## [DOCUMENT TEXT]
The masterminds behind the Aurora Empowerment Systems debacle and other spectacularly botched liquidations were also behind a bizarre “fake” offer to buy the Gupta-linked VR Laser out of business rescue for R250m.

The bid from a company called Arctittrix collapsed under interrogation this week at a creditors’ meeting of VR Laser, one of the eight Gupta companies put under business rescue this year.

Immediately afterwards, Gupta lieutenant Ravindra Nath stood up and announced that Salim Essa was making a R70m offer instead.

Business rescue practitioner Louis Klopper told City Press that an “absurd” offer of R250m for VR Laser sounded like a scam to him.

He claimed this “suspicious bid” was the only one supported by the owners of VR Laser, namely Essa and the Guptas.

They have scuppered several other bids by refusing to negotiate a sale of the premises VR Laser uses, which they own through a separate company.

Klopper said they were, however, open to selling it to Arctittrix.

City Press can reveal that this bid, the largest received for VR Laser, was put together by a company chaired by Thulani Ngubane, one of the erstwhile directors of Aurora, alongside Khulubuse Zuma and Zondwa Mandela.

## [DATA SECTION]
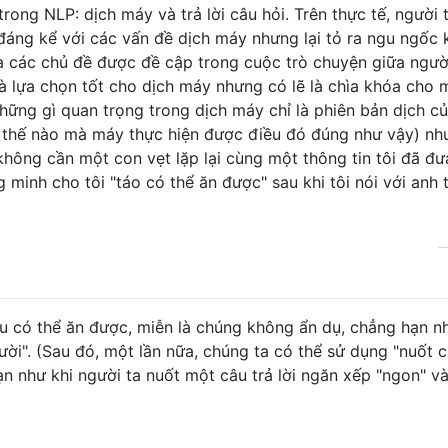
rong NLP: dịch máy và trả lời câu hỏi. Trên thực tế, người 
áng kể với các vấn đề dịch máy nhưng lại tỏ ra ngu ngốc k
của các chủ đề được đề cập trong cuộc trò chuyện giữa ngườ
là lựa chọn tốt cho dịch máy nhưng có lẽ là chìa khóa cho 
những gì quan trọng trong dịch máy chỉ là phiên bản dịch c
 thế nào mà máy thực hiện được điều đó đúng như vậy) nh
i không cần một con vẹt lặp lại cùng một thông tin tôi đã đ
 minh cho tôi "táo có thể ăn được" sau khi tôi nói với anh 
đều có thể ăn được, miễn là chúng không ẩn dụ, chẳng hạn nh
ời". (Sau đó, một lần nữa, chúng ta có thể sử dụng "nuốt 
n như khi người ta nuốt một câu trả lời ngăn xếp "ngon" và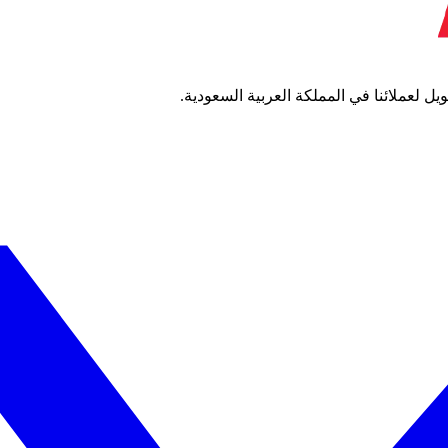
 لعملائنا في المملكة العربية السعودية.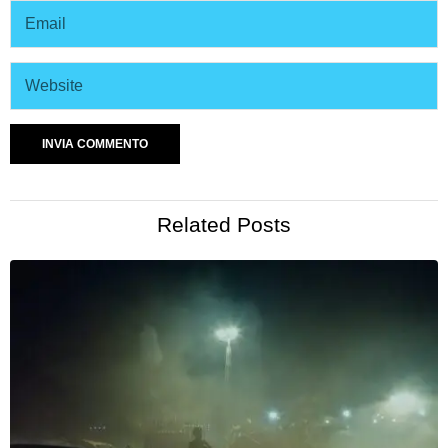
Related Posts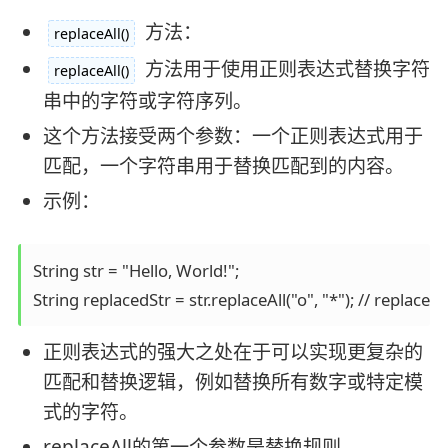
方法：
replaceAll()
方法用于使用正则表达式替换字符
replaceAll()
串中的字符或字符序列。
这个方法接受两个参数：一个正则表达式用于
匹配，一个字符串用于替换匹配到的内容。
示例：
String str = "Hello, World!";

String replacedStr = str.replaceAll("o", "*"); // replace
正则表达式的强大之处在于可以实现更复杂的
匹配和替换逻辑，例如替换所有数字或特定模
式的字符。
replaceAll的第一个参数是替换规则。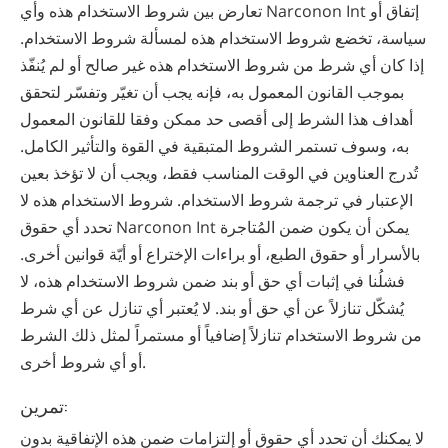
تعارض بين شروط الاستخدام هذه وأي Narconon Int إتفاق أو
سياسة، تخضع شروط الاستخدام هذه لمسألة شروط الاستخدام.
إذا كان أي شرط من شروط الاستخدام هذه غير صالح أو لم يُنفّذ
بموجب القانون المعمول به، فإنه يجب أن تغيّر وتفسّر لتحقق
أهداف هذا الشرط إلى أقصى حد ممكن وفقا للقانون المعمول
به، وسوف تستمر الشروط المتبقية في القوة والتأثير الكامل.
تُدرج العناوين في الوقت المناسب فقط، ويجب أن لا تؤخذ بعين
الإعتبار في ترجمة شروط الاستخدام. شروط الاستخدام هذه لا
تحدد أي حقوق Narconon Int يمكن أن يكون ضمن المُتاجرة
بالأسرار أو حقوق الطبع، أو براءات الإختراع أو أيّة قوانين أخرى.
فشلُنا في إثبات أي حق أو بند ضمن شروط الاستخدام هذه، لا
يُشكّل تنازلاً عن أي حق أو بند. لا يُعتبر أي تنازل عن أي شرط
من شروط الاستخدام تنازلاً إضافياً أو مستمراً لمثل ذلك الشرط
أو أي شروط أخرى.
تمرين:
لا يمكنك أن تحدد أي حقوق أو إلتزامات ضمن هذه الإتفاقية بدون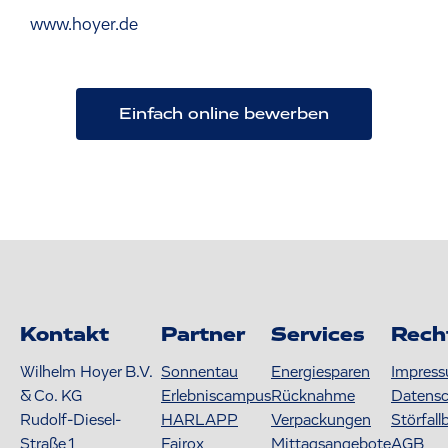
www.hoyer.de
Einfach online bewerben
Kontakt
Partner
Services
Rech
Wilhelm Hoyer B.V.
Sonnentau
Energiesparen
Impres
& Co. KG
Erlebniscampus
Rücknahme
Datens
Rudolf-Diesel-
HARLAPP
Verpackungen
Störfall
Straße 1
Fairox
Mittagsangebote
AGB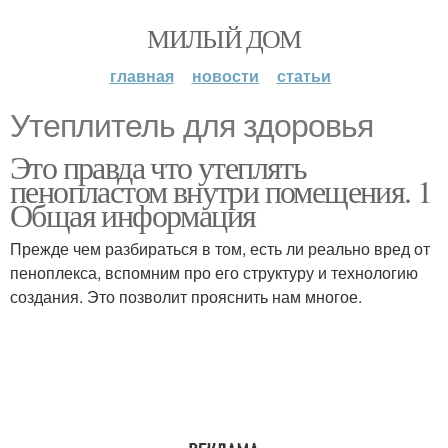
МИЛЫЙ ДОМ
главная
новости
статьи
Утеплитель для здоровья
Это правда что утеплять
пенопластом внутри помещения. 1
Общая информация
Прежде чем разбираться в том, есть ли реально вред от
пеноплекса, вспомним про его структуру и технологию
создания. Это позволит прояснить нам многое.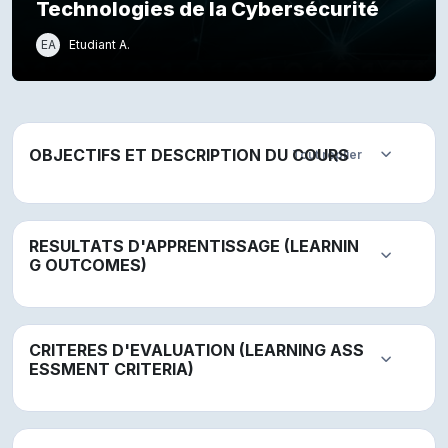
Technologies de la Cybersécurité
EA
Etudiant A.
Résumé de section
OBJECTIFS ET DESCRIPTION DU COURS
Tout replier
Replier
RESULTATS D'APPRENTISSAGE (LEARNIN
Replier
G OUTCOMES)
CRITERES D'EVALUATION (LEARNING ASS
Replier
ESSMENT CRITERIA)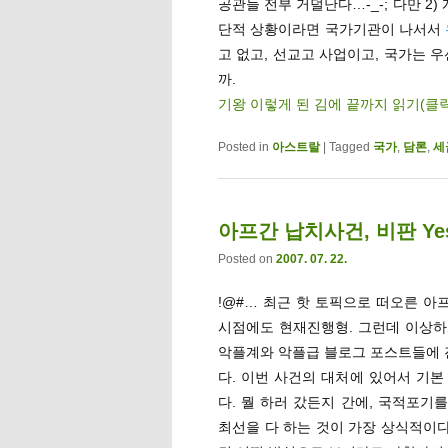
공관들 전부 거덜난다…-_-; 다만 2
단적 상황이라면 국가기관이 나서서
고 없고, 선교고 사업이고, 국가는
까.
기왕 이렇게 된 김에 끝까지 읽기(클
Posted in
아스트랄
|
Tagged
국가
,
담론
,
세
아프간 납치사건, 비판 Yes
Posted on
2007. 07. 22.
!@#… 최근 핫 토픽으로 떠오른 아
시점에도 현재진행형. 그런데 이상하
악플계와 악플급 블로그 포스트들에 진
다. 이번 사건의 대처에 있어서 기본
다. 뭘 하러 갔든지 간에, 국적포기
최선을 다 하는 것이 가장 상식적이다.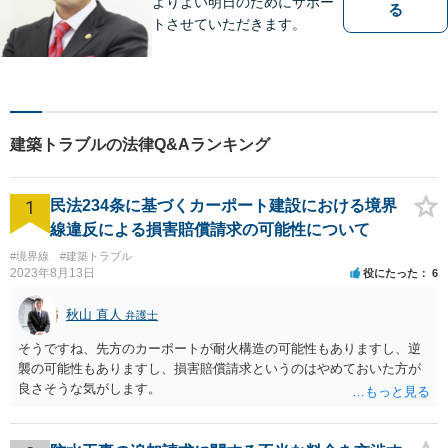
よりよい明日のためにサポー
る
トさせていただきます。
建築トラブルの法律Q&Aランキング
1
民法234条に基づくカーポート建設における境界
線違反による損害賠償請求の可能性について
#境界線
#建築トラブル
2023年8月13日
役にたった
6
秋山 直人
弁護士
そうですね、先方のカーポートが耐火構造の可能性もありますし、逆
襲の可能性もありますし、損害賠償請求というのはやめておいた方が
良さそうな気がします。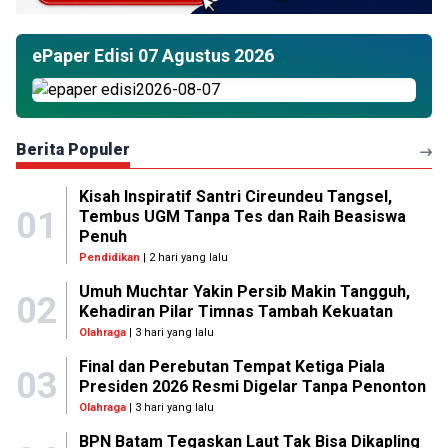
ePaper Edisi 07 Agustus 2026
Berita Populer
Kisah Inspiratif Santri Cireundeu Tangsel,
01
Tembus UGM Tanpa Tes dan Raih Beasiswa
Penuh
Pendidikan
| 2 hari yang lalu
Umuh Muchtar Yakin Persib Makin Tangguh,
02
Kehadiran Pilar Timnas Tambah Kekuatan
Olahraga
| 3 hari yang lalu
Final dan Perebutan Tempat Ketiga Piala
03
Presiden 2026 Resmi Digelar Tanpa Penonton
Olahraga
| 3 hari yang lalu
BPN Batam Tegaskan Laut Tak Bisa Dikapling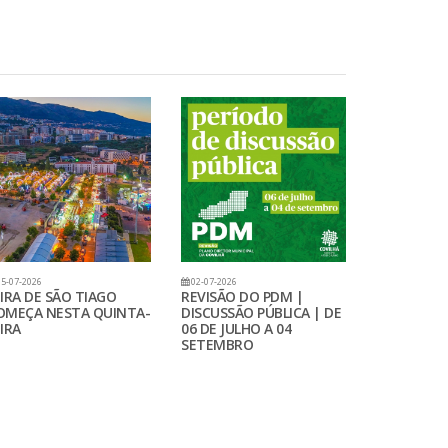
5-07-2026
02-07-2026
EIRA DE SÃO TIAGO
REVISÃO DO PDM |
OMEÇA NESTA QUINTA-
DISCUSSÃO PÚBLICA | DE
IRA
06 DE JULHO A 04
SETEMBRO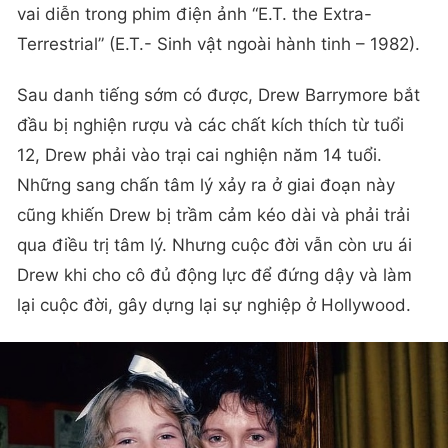
Terrestrial” (E.T.- Sinh vật ngoài hành tinh – 1982).
Sau danh tiếng sớm có được, Drew Barrymore bắt
đầu bị nghiện rượu và các chất kích thích từ tuổi
12, Drew phải vào trại cai nghiện năm 14 tuổi.
Những sang chấn tâm lý xảy ra ở giai đoạn này
cũng khiến Drew bị trầm cảm kéo dài và phải trải
qua điều trị tâm lý. Nhưng cuộc đời vẫn còn ưu ái
Drew khi cho cô đủ động lực để đứng dậy và làm
lại cuộc đời, gây dựng lại sự nghiệp ở Hollywood.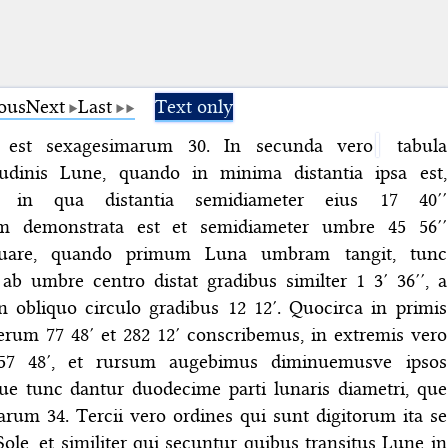
ous
Next
Last
Text only
e est sexagesimarum 30. In secunda vero
tabula
tudinis Lune, quando in minima distantia ipsa est,
s in qua distantia semidiameter eius 17 40′′
m demonstrata est et semidiameter umbre 45 56′′
uare, quando primum Luna umbram tangit, tunc
ab umbre centro distat gradibus similter 1 3′ 36′′, a
 obliquo circulo gradibus 12 12′. Quocirca in primis
rum 77 48′ et 282 12′ conscribemus, in extremis vero
57 48′, et rursum augebimus diminuemusve ipsos
ue tunc dantur duodecime parti lunaris diametri, que
arum 34. Tercii vero ordines qui sunt digitorum ita se
Sole, et similiter qui secuntur quibus transitus Lune in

## [WORK TASK 1]
Decide whether each statement agrees with the VR Laser article. Answer yes or no and quote the words that decide it. (a) Louis Klopper is a business rescue practitioner. (b) Salim Essa personally stood up and announced a R70m offer. (c) VR Laser was one of ten Gupta companies put under business rescue this year.
## [WORK TASK 2]
Please transcribe the VR Laser article starting at "Immediately afterwards, Gupta" and ending at "scam to him.".

## [WORKED SOLUTION 1]
(a) Yes: "Business rescue practitioner Louis Klopper told City Press"
(b) No: "Gupta lieutenant Ravindra Nath stood up and announced that Salim Essa was making a R70m offer instead."
(c) No: "one of the eight Gupta companies put under business rescue this year."

## [WORKED SOLUTION 2]
Immediately afterwards, Gupta lieutenant Ravindra Nath stood up and announced that Salim Essa was making a R70m offer instead.

Business rescue practitioner Louis Klopper told City Press that an “absurd” offer of R250m for VR Laser sounded like a scam to him.